The problems posed by political result from a combination of the term’s semantic shift over the last several centuries and the changing face of post-national politics that have dominated since mid 20c.
One of the hallmarks of modern politics is its asymmetry. Whereas the political was formerly imagined as practically synonymous with the public sphere, and with conflicts between institutions or nation states, now it can just as frequently designate conflicts between an individual and an institution, or between a non-national group and an ideology (e.g. between G8 protestors and police in various countries, or between the Taliban and “the West”). This shift has affected the linguistic fortunes of the words politics and political, as the adjectival and nominal forms have developed different connotations over the last several decades.
The adjective political has developed to have two relatively exclusive meanings. Political has supplanted the now largely archaic adjectival form politic. Both forms derive ultimately from Greek polis, initially a city state and then later, by extension, the body politic. In medieval usage, the adjective politik connoted that which was prudent, sensible, and sagacious, a meaning that continued even as the usual form migrated to political. The political as a realm of public speech was imagined as elevated and righteous, often contrasting the perceived benefits of constitutional governments against the characteristics of despotism or tyranny. In 18c, for instance, Hume imagined the political society as the best of all possible worlds and a character in Goldsmith’s novel The Vicar of Wakefield shudders lest this rarified sphere be degraded by expanding suffrage.

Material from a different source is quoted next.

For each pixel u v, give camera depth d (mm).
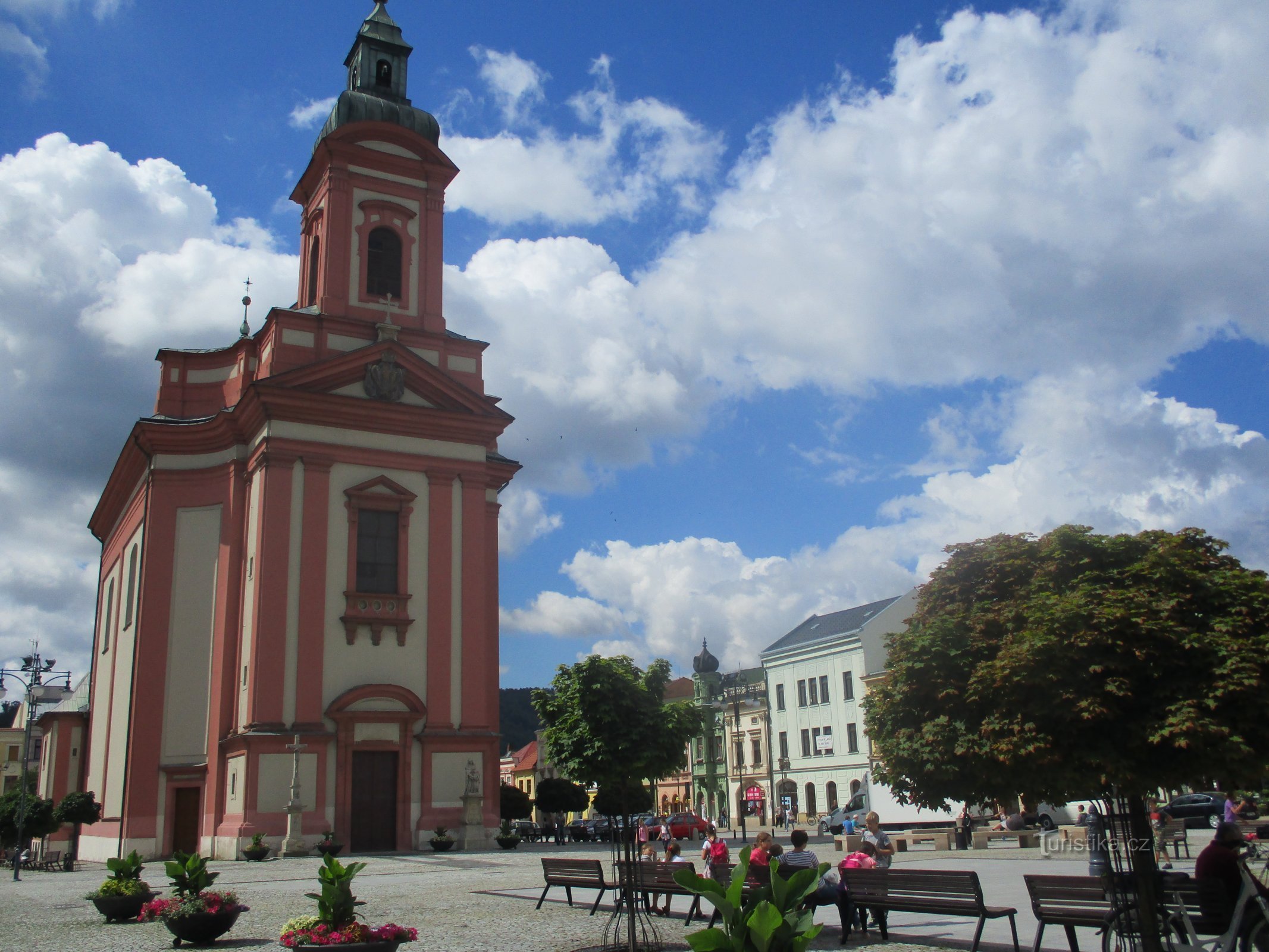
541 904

From 16c onward, another set of meanings came to be attached to the term: against its more elevated connotations, political came to mean ‘cunning’ or ‘temporizing’. Today, the political sphere may more readily be imagined as contaminating the “common man” rather than the other way around. To call someone ‘political’ is rarely a compliment. The adjectival form that once connoted good government, which was synonymous with ‘judicious’ and ‘insightful,’ now activates an altogether different set of connotations: ‘calculating’ and, perhaps more of a piece with our political moment, ‘partisan’. The crux of this semantic fall from prudence to mere expediency seems to lie in a correlative historical shift: politics, once viewed as a space of quasi-transcendental stability, is now viewed as an arena of profound contingency.
The adjectival form political has become weaponized in recent years, with more pervasive use of terms such as political animal and political agenda together with the advent of political correctness and the dreaded PAC, the political action committee that has taken over American politics in the wake of the 2010 Citizens United decision. (What does it mean that “political action”, rather than the government or an identifiable political party, is the primary engine of US politics now?). In the US, the noun politics seems to have been superseded in current usage by what we might call the “political plus noun” formula.

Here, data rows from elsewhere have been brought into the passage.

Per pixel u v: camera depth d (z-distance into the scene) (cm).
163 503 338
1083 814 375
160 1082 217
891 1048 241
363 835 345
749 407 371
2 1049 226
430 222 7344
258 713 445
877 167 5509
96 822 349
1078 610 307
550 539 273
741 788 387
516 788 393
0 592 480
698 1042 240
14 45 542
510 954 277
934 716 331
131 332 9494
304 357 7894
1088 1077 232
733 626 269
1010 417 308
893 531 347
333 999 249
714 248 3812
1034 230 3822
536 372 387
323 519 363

The metastasis of the “political plus” formulation reflects the shifting epistemological grounds on which political theory has traditionally taken its ethical stand. While it is beyond the scope of this entry to summarize the main schools of twentieth-century political thought, some brief remarks may help to clarify the linguistic situation. Long gone is the idea of the political as the Aristotelian idea of the inclination toward the bonum apprehensum, that thing that is good in itself, a teleological ethics effectively eviscerated by Hobbes and the Enlightenment. The semantic shift of political might be viewed in light of an Arendtian interpretation of the political long duree, one in which the past, with its defining public sphere of active citizenship - politics as the realm of prudent discourse - was eclipsed by a modernity that had begun to look inward rather than outward, intent on the private pursuit of happiness and wealth. Within this paradigm, increasing inwardness results in a fracturing of political realities. An Arendtian ubi sunt would ask: where has all the substantive political engagement gone? - yet the definitions of public and private assumed by Arendt seem insufficient to describe the recent multiplication of political.

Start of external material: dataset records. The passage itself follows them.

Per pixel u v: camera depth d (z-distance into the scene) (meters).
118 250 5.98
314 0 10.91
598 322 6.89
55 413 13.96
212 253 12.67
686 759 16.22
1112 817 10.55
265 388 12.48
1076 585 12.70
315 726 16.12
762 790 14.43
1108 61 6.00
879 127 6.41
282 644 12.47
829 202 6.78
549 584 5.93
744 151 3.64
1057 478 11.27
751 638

What has happened is less that politics has migrated from the public to the private spheres and more that the political can take place in many different arenas, with many different types of agent participating simultaneously. We have moved from the sphere of ‘politics’ to ‘the political’ because the language needs to describe the contingency of shifting assemblages of political actors that do not fall completely or easily within a particular domain of discourse. Those actors may include institutions (the European Union, Burma), individuals (a chancellor), non-governmental collectives (Wikileaks, the IRA), or even non-human actors (global warming). In such a world, the ‘political’ with its ability to follow the dust of migrating geopolitical animals may seem a nimbler alternative to a more static, public sphere-identified ‘politics.’